§ Instructions for the task
Can you set out the lines of the records from the line containing "What lens and" up to and including the line containing "0.001497, 0.391557, 0.039435]]" as a numbered list, skipping any blank lines?
** Provided data follows **
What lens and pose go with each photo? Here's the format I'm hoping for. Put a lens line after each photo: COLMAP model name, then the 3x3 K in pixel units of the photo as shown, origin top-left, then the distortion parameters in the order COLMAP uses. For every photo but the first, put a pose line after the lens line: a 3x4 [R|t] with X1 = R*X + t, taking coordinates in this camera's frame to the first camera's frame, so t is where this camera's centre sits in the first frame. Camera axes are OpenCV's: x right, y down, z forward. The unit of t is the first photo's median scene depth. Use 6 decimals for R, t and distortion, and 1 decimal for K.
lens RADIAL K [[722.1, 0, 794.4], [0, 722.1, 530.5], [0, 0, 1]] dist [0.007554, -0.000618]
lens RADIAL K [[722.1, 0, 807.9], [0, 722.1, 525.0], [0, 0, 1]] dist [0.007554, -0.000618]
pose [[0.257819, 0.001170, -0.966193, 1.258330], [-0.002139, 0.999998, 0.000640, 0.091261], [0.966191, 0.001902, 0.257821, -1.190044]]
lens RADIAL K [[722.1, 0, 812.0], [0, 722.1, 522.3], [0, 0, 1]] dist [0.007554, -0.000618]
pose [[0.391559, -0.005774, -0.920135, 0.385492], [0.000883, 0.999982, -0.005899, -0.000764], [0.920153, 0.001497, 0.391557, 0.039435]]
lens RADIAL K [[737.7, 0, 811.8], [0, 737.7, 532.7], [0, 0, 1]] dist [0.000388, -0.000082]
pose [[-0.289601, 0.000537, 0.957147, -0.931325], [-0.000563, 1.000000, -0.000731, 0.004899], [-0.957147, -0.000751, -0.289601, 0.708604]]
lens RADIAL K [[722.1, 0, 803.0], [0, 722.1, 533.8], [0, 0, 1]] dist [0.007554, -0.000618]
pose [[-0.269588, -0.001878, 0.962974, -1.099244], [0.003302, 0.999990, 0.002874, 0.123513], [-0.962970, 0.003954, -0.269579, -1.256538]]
** End of Provided data **
** Provided data follows **
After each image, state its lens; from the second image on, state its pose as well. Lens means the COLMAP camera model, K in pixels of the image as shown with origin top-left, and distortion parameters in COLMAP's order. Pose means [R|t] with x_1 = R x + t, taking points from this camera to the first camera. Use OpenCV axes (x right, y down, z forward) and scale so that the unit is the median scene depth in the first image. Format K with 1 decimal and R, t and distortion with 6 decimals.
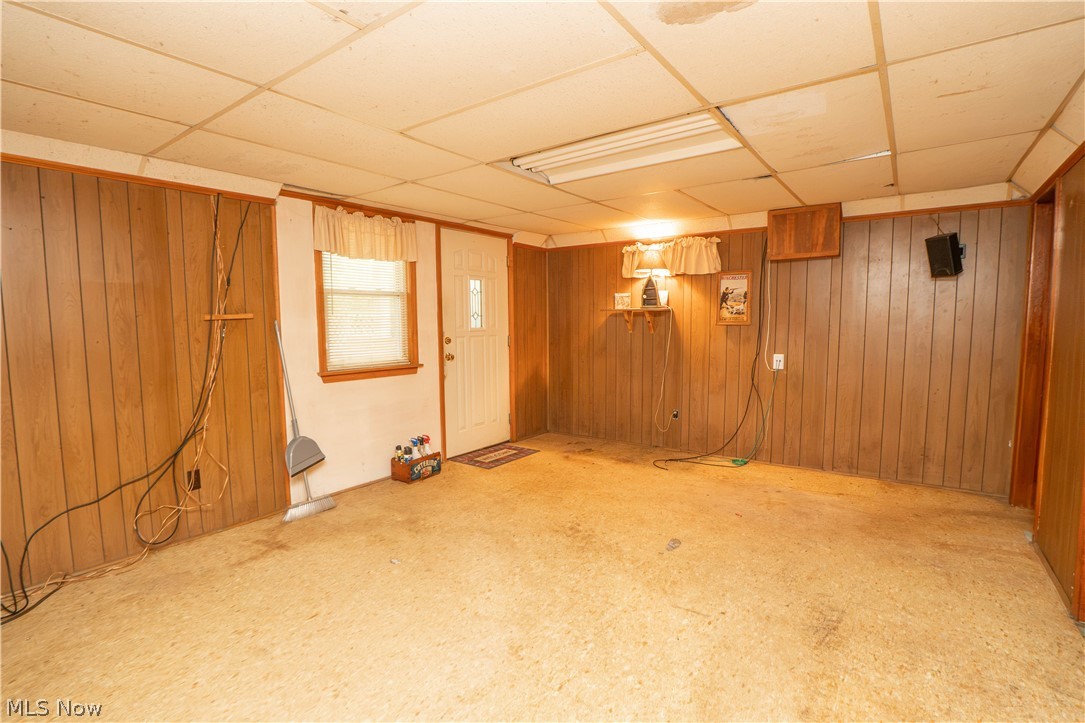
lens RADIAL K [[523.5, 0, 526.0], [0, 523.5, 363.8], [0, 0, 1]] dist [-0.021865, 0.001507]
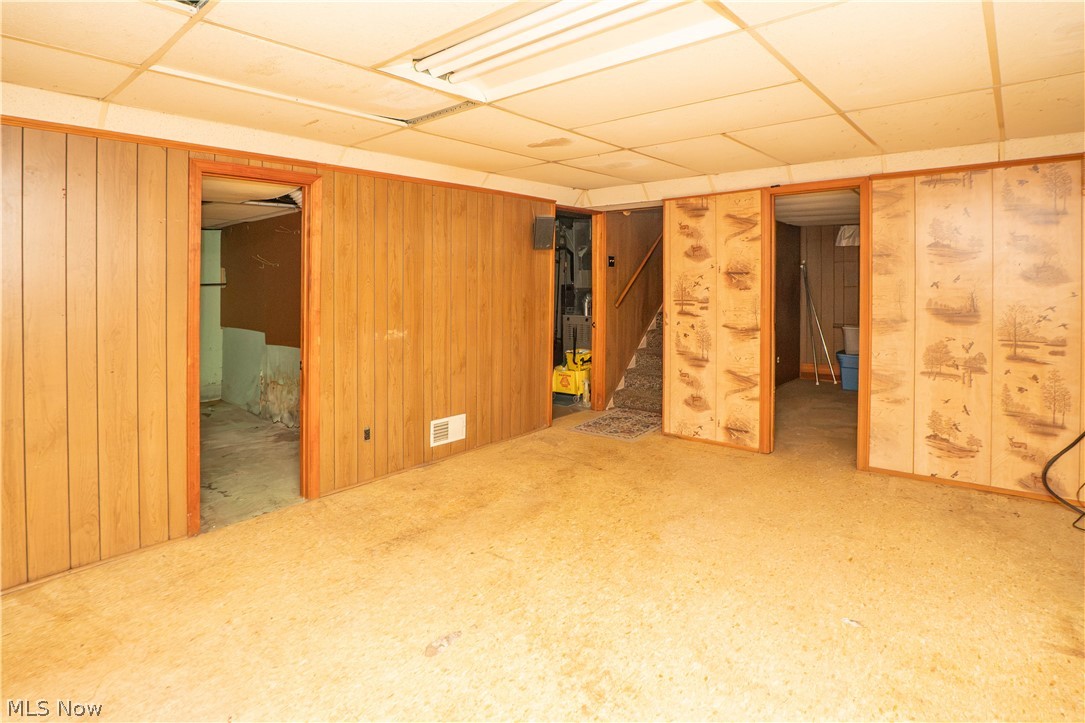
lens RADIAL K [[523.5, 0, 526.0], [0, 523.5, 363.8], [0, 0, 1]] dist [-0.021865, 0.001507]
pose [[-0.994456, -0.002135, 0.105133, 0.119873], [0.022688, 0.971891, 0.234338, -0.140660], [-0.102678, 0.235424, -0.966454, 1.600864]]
** End of Provided data **
§ Result for this task
1. What lens and pose go with each photo? Here's the format I'm hoping for. Put a lens line after each photo: COLMAP model name, then the 3x3 K in pixel units of the photo as shown, origin top-left, then the distortion parameters in the order COLMAP uses. For every photo but the first, put a pose line after the lens line: a 3x4 [R|t] with X1 = R*X + t, taking coordinates in this camera's frame to the first camera's frame, so t is where this camera's centre sits in the first frame. Camera axes are OpenCV's: x right, y down, z forward. The unit of t is the first photo's median scene depth. Use 6 decimals for R, t and distortion, and 1 decimal for K.
2. lens RADIAL K [[722.1, 0, 794.4], [0, 722.1, 530.5], [0, 0, 1]] dist [0.007554, -0.000618]
3. lens RADIAL K [[722.1, 0, 807.9], [0, 722.1, 525.0], [0, 0, 1]] dist [0.007554, -0.000618]
4. pose [[0.257819, 0.001170, -0.966193, 1.258330], [-0.002139, 0.999998, 0.000640, 0.091261], [0.966191, 0.001902, 0.257821, -1.190044]]
5. lens RADIAL K [[722.1, 0, 812.0], [0, 722.1, 522.3], [0, 0, 1]] dist [0.007554, -0.000618]
6. pose [[0.391559, -0.005774, -0.920135, 0.385492], [0.000883, 0.999982, -0.005899, -0.000764], [0.920153, 0.001497, 0.391557, 0.039435]]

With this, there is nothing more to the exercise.